The other explanations of the Gemoro are only slightly different from Rashi’s explanation. The Ramban understands that the Gemoro is saying that by spreading a net in close proximity, the second fisherman may cause fish that had already entered the first net to leave. Similar to Rashi, the Ramban understands that the nature of the prohibition is that one may not act in a manner that will prevent a Jew from realizing otherwise certain profit. The only difference is that according to the Ramban the reason why the profit was virtually certain is because the fish already entered the first person’s net.


Tosafos (BB 21B and Kiddushin 59A) adds clarity about the nature and scope of this prohibition. Tosafos questions the prohibition in light of Rabbeinu Tam’s ruling concerning the prohibition of “oni hamehapeich bacharoro.” The prohibition of oni hamehapeich is that if a person is close to earning a profit another person may not intervene and try to get the profit for himself. For example, if a person is about to be hired for a job another person may not attempt in any manner to obtain this position. Rabbeinu Tam rules that this prohibition applies only to a situation like being hired for a job where even if one lands the position, he will have to work to earn his salary. However, if the issue is something that is available for free, like an object that is ownerless, according to R. Tam a second person may try to get the free object even though the first person was reasonably certain that he would otherwise get it.

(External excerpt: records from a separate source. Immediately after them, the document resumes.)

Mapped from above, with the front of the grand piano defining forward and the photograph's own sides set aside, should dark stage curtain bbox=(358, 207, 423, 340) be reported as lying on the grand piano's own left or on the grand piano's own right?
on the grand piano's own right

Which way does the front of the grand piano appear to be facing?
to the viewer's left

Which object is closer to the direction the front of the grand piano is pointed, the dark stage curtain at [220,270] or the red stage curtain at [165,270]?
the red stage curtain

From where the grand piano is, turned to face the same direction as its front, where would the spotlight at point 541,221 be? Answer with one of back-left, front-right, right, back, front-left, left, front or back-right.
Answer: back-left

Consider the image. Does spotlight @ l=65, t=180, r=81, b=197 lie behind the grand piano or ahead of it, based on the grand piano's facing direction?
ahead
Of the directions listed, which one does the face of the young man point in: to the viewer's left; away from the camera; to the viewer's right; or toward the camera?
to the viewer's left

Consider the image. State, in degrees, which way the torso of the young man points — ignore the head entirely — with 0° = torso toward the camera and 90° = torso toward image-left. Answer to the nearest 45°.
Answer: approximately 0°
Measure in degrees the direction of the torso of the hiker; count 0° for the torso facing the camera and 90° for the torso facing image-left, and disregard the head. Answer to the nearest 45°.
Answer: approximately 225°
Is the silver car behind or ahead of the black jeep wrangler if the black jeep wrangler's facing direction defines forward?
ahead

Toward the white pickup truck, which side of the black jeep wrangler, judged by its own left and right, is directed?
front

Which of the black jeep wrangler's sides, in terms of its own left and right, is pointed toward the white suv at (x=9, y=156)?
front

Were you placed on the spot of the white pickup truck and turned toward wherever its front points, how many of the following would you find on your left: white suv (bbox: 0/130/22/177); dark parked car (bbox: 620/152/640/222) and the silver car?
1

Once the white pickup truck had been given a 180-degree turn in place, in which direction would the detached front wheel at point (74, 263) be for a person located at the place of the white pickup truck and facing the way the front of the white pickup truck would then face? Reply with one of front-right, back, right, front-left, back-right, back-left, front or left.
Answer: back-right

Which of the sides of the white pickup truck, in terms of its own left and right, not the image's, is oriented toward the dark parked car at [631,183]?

Tosafos questions the ruling of the Gemoro in light of Rabbeinu Tam’s position. He asks that since the fish that were being caught were ownerless, Rabbeinu Tam should permit the second person to spread out his net even if that will prevent the first person from catching them.


Tosafos answers that the reason even Rabbeinu Tam agrees that such fishing is prohibited is because it is the fisherman’s livelihood. Even though with regard to the prohibition of oni hamehapeich the second person’s action is permitted, if the first person will lose an element of his livelihood – even one fish – the second person’s action is prohibited.


Turning to our case, it is prohibited for anyone to take any action that will prevent another person from realizing a profit that it is reasonable to assume that he would have otherwise earned. Therefore, it is totally prohibited for your former employee – or any other Jew for that matter – to offer anything to those customers whom you expected to sell to.


The next two issues to investigate are the nature of the prohibition and the penalties that are imposed on those who violate the prohibition. Many Acharonim (Shearis Yosef 17, Maseis Binyomin (res 27), Chasam Sofer (res 79) and others) classify the prohibition as yored le’umnos chaveiro-it is forbidden to harm a person’s livelihood. Many poskim, including the Ramo (Res 10., as explained by the Chasam Sofer) and Maseis Binyomin and Chasam Sofer, say that the prohibition is from the Torah and included in the Torah’s prohibition of stealing. (Rashi calls the prohibition mazik which is essentially the same.)


Moreover, in contrast to many actions that are only Rabbinic stealing, one who violates this prohibition (see Chasam Sofer) is fully liable for the loss that he caused. In your situation, if your former employee causes you to lose a sale, he will have to pay you fully for your loss of profit. You will have to determine the net earnings that you would have had from the sale and beis din will obligate your former employee to fully compensate you for your loss.